Trying to figure out why my nil check fails when calling a method with no param, or a param id which yields no records.

@game = Game.where(:id => params[:id]).first

if @game.nil?
  redirect_to root_path
end

In console this works fine.

>> pp @game.nil?
=> true

In application this fails (it never redirects!), why?

EDIT 1:

In console ( with param id nil or non existent record value): This works:

unless Game.exists?(params[:id])
  raise('ok')
end

But not in the real life application :( I tried almost every way to check the record to be existent or valid, the code just runs past this check and continues as is

EDIT 2:

Looking at some other code I noticed I used a return statement IT seems to solve it with that so..

Works:

unless Game.exists?(params[:id])
  redirect_to root_path
  return
end

Fails:

unless Game.exists?(params[:id])
  redirect_to root_path
end

Not quite sure why it needs an return after the redirect_to explicit

like image 951
Rubytastic Avatar asked Dec 09 '22 12:12

Rubytastic


1 Answers

If the redirect_to instruction is not the last instruction in your controller, the redirect will never happen.

if @game.nil?
  redirect_to root_path
  return
end

render @game

Without the return, the redirect_to will be overridden by a render. You have to see it like this: Rails will not immediately redirect upon a redirect_to instruction. It will set the instruction somewhere and once your Controller returns, it will retrieve if there is a set action to do, if not, it will jump to the default action ("render action view")
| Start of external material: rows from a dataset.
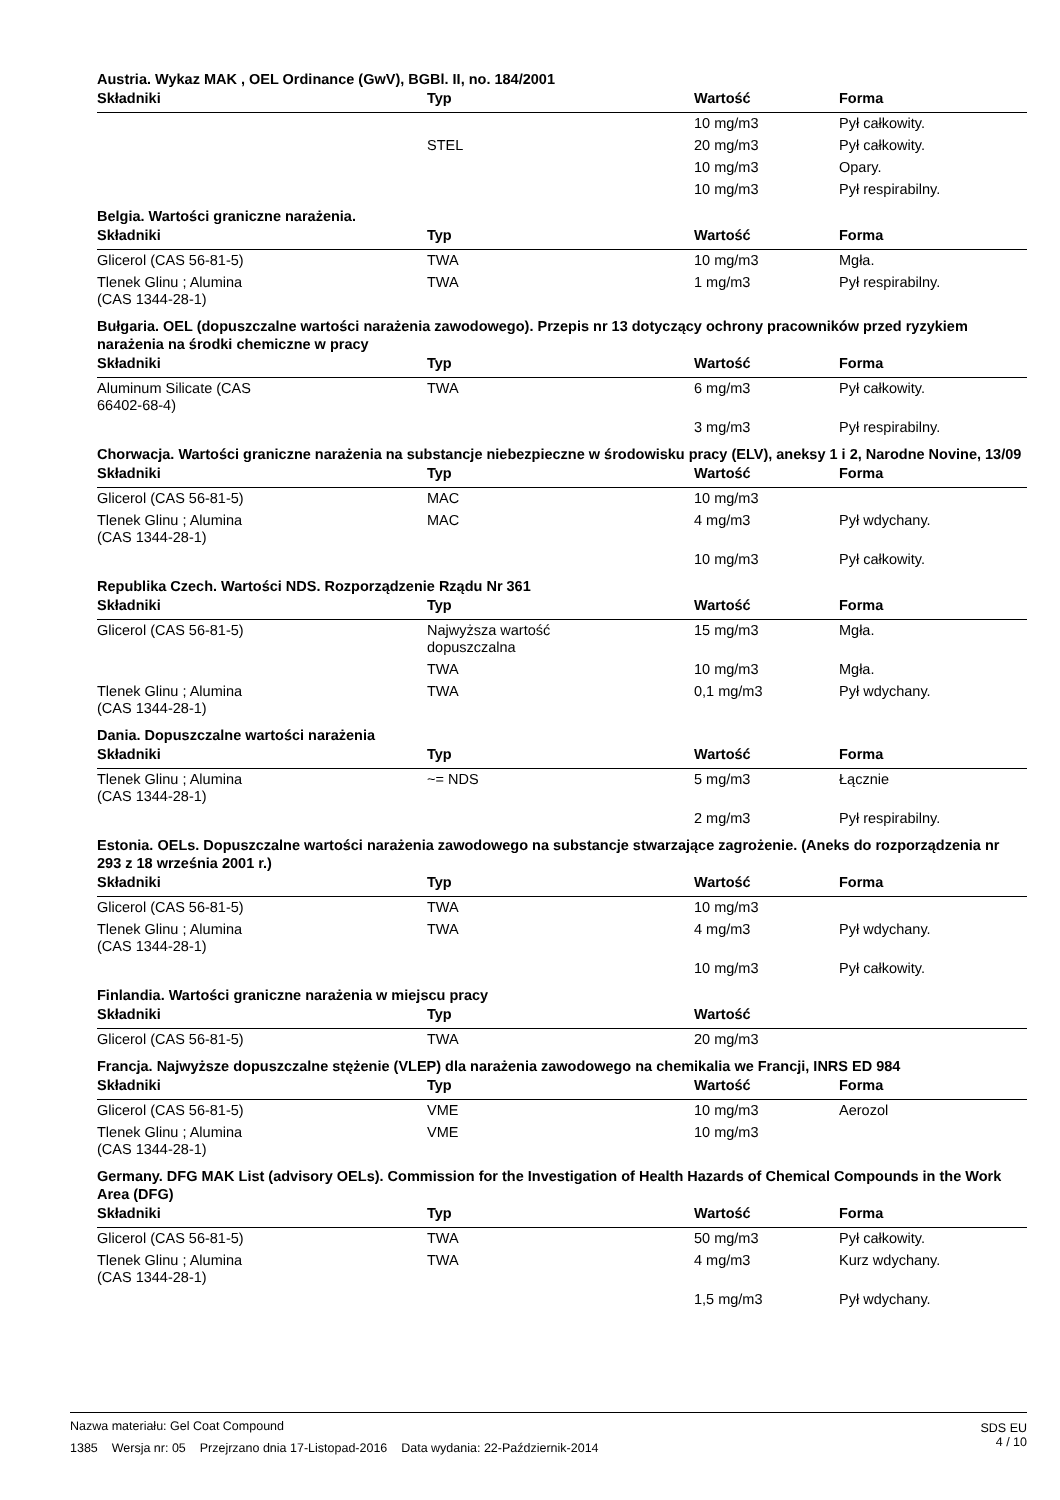Austria. Wykaz MAK , OEL Ordinance (GwV), BGBl. II, no. 184/2001
| Składniki | Typ | Wartość | Forma |
| --- | --- | --- | --- |
| | | 10 mg/m3 | Pył całkowity. |
| | STEL | 20 mg/m3 | Pył całkowity. |
| | | 10 mg/m3 | Opary. |
| | | 10 mg/m3 | Pył respirabilny. |
Belgia. Wartości graniczne narażenia.
| Składniki | Typ | Wartość | Forma |
| --- | --- | --- | --- |
| Glicerol (CAS 56-81-5) | TWA | 10 mg/m3 | Mgła. |
| Tlenek Glinu ; Alumina (CAS 1344-28-1) | TWA | 1 mg/m3 | Pył respirabilny. |
Bułgaria. OEL (dopuszczalne wartości narażenia zawodowego). Przepis nr 13 dotyczący ochrony pracowników przed ryzykiem narażenia na środki chemiczne w pracy
| Składniki | Typ | Wartość | Forma |
| --- | --- | --- | --- |
| Aluminum Silicate (CAS 66402-68-4) | TWA | 6 mg/m3 | Pył całkowity. |
| | | 3 mg/m3 | Pył respirabilny. |
Chorwacja. Wartości graniczne narażenia na substancje niebezpieczne w środowisku pracy (ELV), aneksy 1 i 2, Narodne Novine, 13/09
| Składniki | Typ | Wartość | Forma |
| --- | --- | --- | --- |
| Glicerol (CAS 56-81-5) | MAC | 10 mg/m3 | |
| Tlenek Glinu ; Alumina (CAS 1344-28-1) | MAC | 4 mg/m3 | Pył wdychany. |
| | | 10 mg/m3 | Pył całkowity. |
Republika Czech. Wartości NDS. Rozporządzenie Rządu Nr 361
| Składniki | Typ | Wartość | Forma |
| --- | --- | --- | --- |
| Glicerol (CAS 56-81-5) | Najwyższa wartość dopuszczalna | 15 mg/m3 | Mgła. |
| | TWA | 10 mg/m3 | Mgła. |
| Tlenek Glinu ; Alumina (CAS 1344-28-1) | TWA | 0,1 mg/m3 | Pył wdychany. |
Dania. Dopuszczalne wartości narażenia
| Składniki | Typ | Wartość | Forma |
| --- | --- | --- | --- |
| Tlenek Glinu ; Alumina (CAS 1344-28-1) | ~= NDS | 5 mg/m3 | Łącznie |
| | | 2 mg/m3 | Pył respirabilny. |
Estonia. OELs. Dopuszczalne wartości narażenia zawodowego na substancje stwarzające zagrożenie. (Aneks do rozporządzenia nr 293 z 18 września 2001 r.)
| Składniki | Typ | Wartość | Forma |
| --- | --- | --- | --- |
| Glicerol (CAS 56-81-5) | TWA | 10 mg/m3 | |
| Tlenek Glinu ; Alumina (CAS 1344-28-1) | TWA | 4 mg/m3 | Pył wdychany. |
| | | 10 mg/m3 | Pył całkowity. |
Finlandia. Wartości graniczne narażenia w miejscu pracy
| Składniki | Typ | Wartość | |
| --- | --- | --- | --- |
| Glicerol (CAS 56-81-5) | TWA | 20 mg/m3 | |
Francja. Najwyższe dopuszczalne stężenie (VLEP) dla narażenia zawodowego na chemikalia we Francji, INRS ED 984
| Składniki | Typ | Wartość | Forma |
| --- | --- | --- | --- |
| Glicerol (CAS 56-81-5) | VME | 10 mg/m3 | Aerozol |
| Tlenek Glinu ; Alumina (CAS 1344-28-1) | VME | 10 mg/m3 | |
Germany. DFG MAK List (advisory OELs). Commission for the Investigation of Health Hazards of Chemical Compounds in the Work Area (DFG)
| Składniki | Typ | Wartość | Forma |
| --- | --- | --- | --- |
| Glicerol (CAS 56-81-5) | TWA | 50 mg/m3 | Pył całkowity. |
| Tlenek Glinu ; Alumina (CAS 1344-28-1) | TWA | 4 mg/m3 | Kurz wdychany. |
| | | 1,5 mg/m3 | Pył wdychany. |
Nazwa materiału: Gel Coat Compound
1385 Wersja nr: 05 Przejrzano dnia 17-Listopad-2016 Data wydania: 22-Październik-2014
SDS EU
4 / 10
Possibly would be nice if there was a warning that you overwrite your action if you have multiple redirects/renders, but other than that, this is totally fine behaviour.

Regards.

EDIT

On a side note, if you're using Rails 4, use Game.find_by(id: params[:id]) instead of Game.where(id: params[:id]).first.
If you simply want to check existance, Game.exists?(params[:id]) is a nice way, as others have mentioned. Game.find(params[:id]) will throw an error if id can't be found. A good hint would be to work with slugs as people might guess your games' IDs which is basically a security vulnerability.